Chapter 792: Four Hours to Dawn (End)
"Bullseye!"
No triumph in Sylvanna’s answering nod, only survival—thin and costly. "Climb," she rasped. "Altitude before the forge settles."
Raëdrithar obeyed, wings hammering the wounded air. Sylvanna’s vision narrowed to a tunnel rimmed in blue sparks. The lightning sickness regrouped, sending cold knives under her ribs. She tasted blood where she’d bitten through her lip, but she rode the agony, used it to focus. Below her, scorched masonry and dying phantoms boiled together, swallowed by rising steam.
On the plateau, Vaelira felt the air jar as the mirror exploded—pressure change like a giant exhaling. Her shield arm vibrated under another wraith impact; frost crept down the steel boss where a memory-leeching hand had pressed moments earlier. She slammed forward, locking shields with the trooper to her left. Mud sucked at her boots, trying to drag her down. She refused.
"Push!" Her voice shot down the line, flaring lungs already rubbed raw by smoke. "You hold, or you drown!"

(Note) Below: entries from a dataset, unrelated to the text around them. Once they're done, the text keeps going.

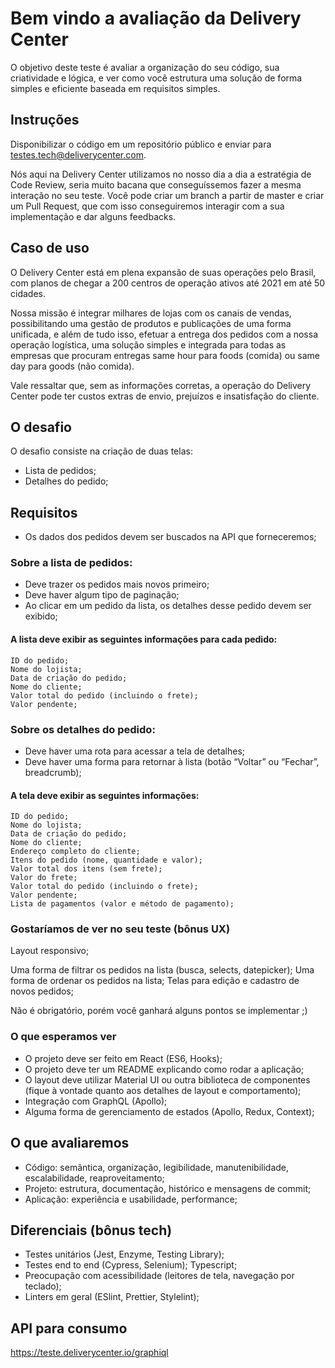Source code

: # Bem vindo a avaliação da Delivery Center

O objetivo deste teste é avaliar a organização do seu código, sua criatividade e lógica, e ver como você estrutura uma solução de forma simples e eficiente baseada em requisitos simples.


## Instruções
Disponibilizar o código em um repositório público e enviar para testes.tech@deliverycenter.com.

Nós aqui na Delivery Center utilizamos no nosso dia a dia a estratégia de Code Review, seria muito bacana que conseguíssemos fazer a mesma interação no seu teste. Você pode criar um branch a partir de master e criar um Pull Request, que com isso conseguiremos interagir com a sua implementação e dar alguns feedbacks.


## Caso de uso
O Delivery Center está em plena expansão de suas operações pelo Brasil, com planos de chegar a 200 centros de operação ativos até 2021 em até 50 cidades.

Nossa missão é integrar milhares de lojas com os canais de vendas, possibilitando uma gestão de produtos e publicações de uma forma unificada, e além de tudo isso, efetuar a entrega dos pedidos com a nossa operação logística, uma solução simples e integrada para todas as empresas que procuram entregas same hour para foods (comida) ou same day para goods (não comida).

Vale ressaltar que, sem as informações corretas, a operação do Delivery Center pode ter custos extras de envio, prejuízos e insatisfação do cliente.


## O desafio
O desafio consiste na criação de duas telas:

- Lista de pedidos;
- Detalhes do pedido;


## Requisitos

- Os dados dos pedidos devem ser buscados na API que forneceremos;

### Sobre a lista de pedidos:

- Deve trazer os pedidos mais novos primeiro;
- Deve haver algum tipo de paginação;
- Ao clicar em um pedido da lista, os detalhes desse pedido devem ser exibido;

#### A lista deve exibir as seguintes informações para cada pedido:
    ID do pedido;
    Nome do lojista;
    Data de criação do pedido;
    Nome do cliente;
    Valor total do pedido (incluindo o frete);
    Valor pendente;

### Sobre os detalhes do pedido:

- Deve haver uma rota para acessar a tela de detalhes;
- Deve haver uma forma para retornar à lista (botão “Voltar” ou “Fechar”, breadcrumb);

#### A tela deve exibir as seguintes informações:
    ID do pedido;
    Nome do lojista;
    Data de criação do pedido;
    Nome do cliente;
    Endereço completo do cliente;
    Itens do pedido (nome, quantidade e valor);
    Valor total dos itens (sem frete);
    Valor do frete;
    Valor total do pedido (incluindo o frete);
    Valor pendente;
    Lista de pagamentos (valor e método de pagamento);


### Gostaríamos de ver no seu teste (bônus UX)
Layout responsivo;

Uma forma de filtrar os pedidos na lista (busca, selects, datepicker);
Uma forma de ordenar os pedidos na lista;
Telas para edição e cadastro de novos pedidos; 

Não é obrigatório, porém você ganhará alguns pontos se implementar  ;)


### O que esperamos ver
- O projeto deve ser feito em React (ES6, Hooks);
- O projeto deve ter um README explicando como rodar a aplicação;
- O layout deve utilizar Material UI ou outra biblioteca de componentes (fique à vontade quanto aos detalhes de layout e comportamento);
- Integração com GraphQL (Apollo);
- Alguma forma de gerenciamento de estados (Apollo, Redux, Context);


## O que avaliaremos
- Código: semântica, organização, legibilidade, manutenibilidade, escalabilidade, reaproveitamento;
- Projeto: estrutura, documentação, histórico e mensagens de commit;
- Aplicação: experiência e usabilidade, performance;


## Diferenciais (bônus tech)
- Testes unitários (Jest, Enzyme, Testing Library);
- Testes end to end (Cypress, Selenium);
Typescript;
- Preocupação com acessibilidade (leitores de tela, navegação por teclado);
- Linters em geral (ESlint, Prettier, Stylelint);


## API para consumo

https://teste.deliverycenter.io/graphiql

The soldiers answered with a guttural roar, equal parts courage and terror. Pike shafts bristled, stabbing into translucent torsos. Each hit burst a firework of stolen images—tavern laughter, an infant’s first word, the color of a mother’s eyes—then shredded them to nothing before they could leech further.
Helyra, kneeling at the center anchor point, wrestled a glowing quartz rod deeper into fractured shale. Sparks spat onto her sleeves; rune-ink seared tiny holes through the fabric. "Frequency’s dropping! We lose resonance and the net collapses!"
Vaelira risked a glance. Fifty paces behind her, another rod shuddered, its light flickering like a dying lantern. If it failed, the spectral tide would pour through the breach in seconds.
"No failure," Vaelira barked. "Stabilize or break—those are your choices."
Helyra’s jaw set. She drove a bronze spike home with the pommel of her dirk. The rod’s glow steadied, a steady violet hum cutting across the battlefield howl. The line held—barely.
A Brine-Wraith vaulted over the shield ridge, mouth yawning wider than any jaw should. Its scream came out as scattershot nursery rhymes, each word a scalpel aimed at memory. Vaelira pivoted under the sound, blade greeting the thing’s chest. Steel groaned—ghost-flesh resisted like rubber—then parted, spraying fragments of ice-blue regret across her gauntlet. The creature collapsed into steam that tasted of salt and childhood summers long gone.